Input and display methods

Their input and display methods range from typing letters, words and sentences in a device to selecting pictures or symbols in a simple board or selecting them in a more complicated set of electronic panels that need to be navigated to access all possible items and combinations to form more complicated messages.

The suitability and complexity of the input and display method will depend on the capabilities and skills of the disabled user.

Output

The output can be a preset of digitized recordings of natural speech or an infinite number of messages that the speaking machine can form after combination of the user’s inputs and then pronounce aloud via synthesized speech.

The latter is more versatile but may be less emotional than the preset recorded messages, as these may have the voice of someone familiar or even of the user herself if it was possible to record them in some early stages of the illness.

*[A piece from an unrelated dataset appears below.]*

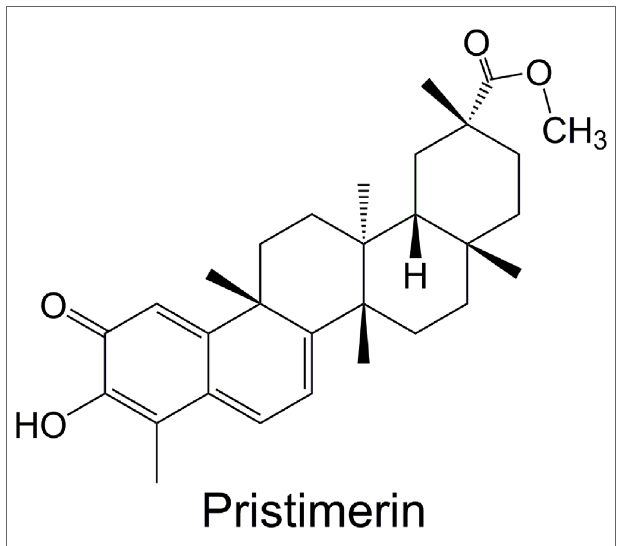
FIGURE 1 | Chemical structure of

Anyway, synthesisers are becoming smarter and make good sense of text, providing appropriate pauses and inflections, which results in a more natural and less robotic speech.

Means of access

The means of access to the messages in the speaking machine can be directly on the device via mouse, keyboard or touch-screen, or it needs to be done indirectly using alternative input methods, like switches or eye-gaze technology and some appropriate SW to interact with the screen symbols.

Mouse4all is an example of a SW app designed to access an Android device (tablet or smartphone) without touching its screen. It works with switches that provide unique inputs that direct a cursor on the screen to perform whatever action the user wants to do.

This way, any disabled user capable of pushing a switch with some part of its body (head, arm, finger, chin…) can select the speaking machine app in its Android device, type or select the symbols or words he or she wants to use and let the machine do its magic and generate a voice output with her message.

The improvement in quality of life and self-esteem of the disabled people that use these technologies so that they can perform this simple set of actions is staggering.

Dedicated and non-dedicated devices

Devices used as speaking machines can be dedicated, only able to do this function, or non-dedicated, general computers, tablets or smartphones with appropriate SW to do this. Lately, with the avalanche of cheap computers and tablets, this is obviously the most common configuration for these devices, available to almost everybody everywhere in the world.

In fact speech output is now available by default on all computer systems.